My experience this past week has been being triggered and fighting my way back to calm. Triggered…fighting…calm…triggered…fighting…calm. I feel like a Weeble Wobble that keeps getting knocked down but then still winds up in an upright position. I decided to write this blog entry while I am in a calm place. I don’t know how long it will last, but I plan to savor it as long as it lasts.

My therapist told me that I will never “get over” the post-traumatic stress disorder (PTSD). Instead, I will learn how to manage it better. Instead of being triggered for weeks, I will recover within hours or days. I found that very hard to believe in therapy, but he was right. I think this is why some of you have commented that my blog seems much more hopeful that what I write when I am in my dark places. While in the dark place, it feels like I have always been there and always will be.
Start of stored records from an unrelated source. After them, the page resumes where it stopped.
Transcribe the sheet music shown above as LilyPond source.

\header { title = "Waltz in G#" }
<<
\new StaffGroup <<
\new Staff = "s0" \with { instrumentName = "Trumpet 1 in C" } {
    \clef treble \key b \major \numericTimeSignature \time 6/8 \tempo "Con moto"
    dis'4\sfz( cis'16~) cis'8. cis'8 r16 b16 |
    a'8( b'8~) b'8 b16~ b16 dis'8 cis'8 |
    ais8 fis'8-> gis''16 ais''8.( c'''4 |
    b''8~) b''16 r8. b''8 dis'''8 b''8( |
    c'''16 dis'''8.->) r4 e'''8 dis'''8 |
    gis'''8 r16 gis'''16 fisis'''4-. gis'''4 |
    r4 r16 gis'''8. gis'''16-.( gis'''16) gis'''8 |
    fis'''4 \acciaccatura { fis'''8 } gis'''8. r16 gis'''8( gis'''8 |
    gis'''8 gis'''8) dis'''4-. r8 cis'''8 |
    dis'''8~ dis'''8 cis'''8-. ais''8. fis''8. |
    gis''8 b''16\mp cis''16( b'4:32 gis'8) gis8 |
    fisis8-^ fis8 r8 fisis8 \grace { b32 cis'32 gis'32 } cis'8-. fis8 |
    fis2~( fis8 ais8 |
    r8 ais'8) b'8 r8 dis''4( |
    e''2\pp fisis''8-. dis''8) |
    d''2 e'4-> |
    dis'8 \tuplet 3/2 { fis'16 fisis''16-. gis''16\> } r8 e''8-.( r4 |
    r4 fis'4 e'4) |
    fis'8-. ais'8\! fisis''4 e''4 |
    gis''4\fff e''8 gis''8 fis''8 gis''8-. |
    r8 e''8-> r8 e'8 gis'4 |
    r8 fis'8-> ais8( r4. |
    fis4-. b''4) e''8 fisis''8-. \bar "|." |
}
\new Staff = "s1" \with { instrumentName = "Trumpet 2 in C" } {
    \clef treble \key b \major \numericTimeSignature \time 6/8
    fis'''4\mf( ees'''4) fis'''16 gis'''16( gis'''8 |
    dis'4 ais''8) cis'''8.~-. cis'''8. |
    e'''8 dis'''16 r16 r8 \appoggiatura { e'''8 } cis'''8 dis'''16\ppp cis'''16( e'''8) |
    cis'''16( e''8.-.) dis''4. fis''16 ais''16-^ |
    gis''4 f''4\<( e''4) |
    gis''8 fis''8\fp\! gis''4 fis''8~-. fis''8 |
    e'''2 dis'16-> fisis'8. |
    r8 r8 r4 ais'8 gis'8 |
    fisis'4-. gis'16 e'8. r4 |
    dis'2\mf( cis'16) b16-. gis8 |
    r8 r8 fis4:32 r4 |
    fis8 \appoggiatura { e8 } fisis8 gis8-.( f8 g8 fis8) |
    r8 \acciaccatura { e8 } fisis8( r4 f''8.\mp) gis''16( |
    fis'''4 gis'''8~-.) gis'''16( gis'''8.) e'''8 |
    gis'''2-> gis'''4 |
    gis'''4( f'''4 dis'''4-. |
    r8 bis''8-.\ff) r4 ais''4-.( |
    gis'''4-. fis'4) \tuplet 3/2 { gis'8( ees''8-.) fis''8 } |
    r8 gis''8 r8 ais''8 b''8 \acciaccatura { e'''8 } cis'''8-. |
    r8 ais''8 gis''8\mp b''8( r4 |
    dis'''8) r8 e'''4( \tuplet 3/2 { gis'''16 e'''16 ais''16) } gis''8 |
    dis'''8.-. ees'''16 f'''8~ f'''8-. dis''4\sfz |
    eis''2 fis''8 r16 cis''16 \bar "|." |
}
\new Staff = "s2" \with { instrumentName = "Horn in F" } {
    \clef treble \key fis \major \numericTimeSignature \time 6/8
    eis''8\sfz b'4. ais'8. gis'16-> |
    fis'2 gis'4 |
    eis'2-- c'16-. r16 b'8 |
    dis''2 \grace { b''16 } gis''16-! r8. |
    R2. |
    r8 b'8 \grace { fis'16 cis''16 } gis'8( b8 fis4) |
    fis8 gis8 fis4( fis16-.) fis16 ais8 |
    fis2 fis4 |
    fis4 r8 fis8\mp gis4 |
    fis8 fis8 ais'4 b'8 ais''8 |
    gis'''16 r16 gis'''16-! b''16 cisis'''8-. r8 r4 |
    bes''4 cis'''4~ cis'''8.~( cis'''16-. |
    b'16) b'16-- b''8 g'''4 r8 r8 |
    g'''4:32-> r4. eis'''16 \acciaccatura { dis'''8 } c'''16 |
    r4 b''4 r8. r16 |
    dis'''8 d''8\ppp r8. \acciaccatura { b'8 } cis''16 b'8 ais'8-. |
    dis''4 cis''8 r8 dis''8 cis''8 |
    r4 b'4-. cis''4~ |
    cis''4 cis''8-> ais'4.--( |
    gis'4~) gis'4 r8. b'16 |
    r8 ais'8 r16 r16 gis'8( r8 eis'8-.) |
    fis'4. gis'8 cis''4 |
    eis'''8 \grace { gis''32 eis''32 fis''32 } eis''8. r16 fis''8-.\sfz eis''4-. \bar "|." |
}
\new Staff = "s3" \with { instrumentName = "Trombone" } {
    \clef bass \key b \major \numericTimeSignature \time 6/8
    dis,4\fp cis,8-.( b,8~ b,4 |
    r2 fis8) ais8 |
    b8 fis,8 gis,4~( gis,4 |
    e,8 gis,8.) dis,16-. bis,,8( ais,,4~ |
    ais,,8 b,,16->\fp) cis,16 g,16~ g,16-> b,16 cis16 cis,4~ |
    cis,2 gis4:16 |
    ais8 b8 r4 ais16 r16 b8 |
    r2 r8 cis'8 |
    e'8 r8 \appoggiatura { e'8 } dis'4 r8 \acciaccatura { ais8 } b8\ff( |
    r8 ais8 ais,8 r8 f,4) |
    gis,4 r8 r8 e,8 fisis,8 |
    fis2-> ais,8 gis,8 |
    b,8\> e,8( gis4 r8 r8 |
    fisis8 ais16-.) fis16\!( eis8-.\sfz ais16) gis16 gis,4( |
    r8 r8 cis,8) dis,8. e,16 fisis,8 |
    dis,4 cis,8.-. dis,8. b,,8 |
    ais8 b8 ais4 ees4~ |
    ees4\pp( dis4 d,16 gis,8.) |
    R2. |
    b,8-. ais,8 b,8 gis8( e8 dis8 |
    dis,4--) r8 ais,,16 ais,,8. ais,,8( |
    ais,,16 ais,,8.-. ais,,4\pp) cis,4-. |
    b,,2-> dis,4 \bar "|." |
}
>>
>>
However, the bad times really don’t last that long. I don’t think I give myself enough credit.

Through this recent experience, I have learned that I simply cannot skimp on my healing tools. I must go to the gym at least three days a week (and preferably five). I must do yoga and meditation as close to daily as possible. I need to be doing Bible study at least a couple of times a week. I also need to get back to playing the piano. (Thank you to the reader who reminded me of the beauty of playing a musical instrument!)

It all gets back to the battle of the wolves going on inside of me (and inside of each of us). I have to feed my good wolf. I do this by taking care of myself, being compassionate to myself, and bringing joy and rest into my day-to-day life. It is so easy for me to buy into “The Voice” in my head that repeats my abusers’ lies. The more I take care of myself, the easier I find it to fight off The Voice. However, the more I skimp on my tools, the louder The Voice becomes, and it drags me right back down into the well of darkness and despair.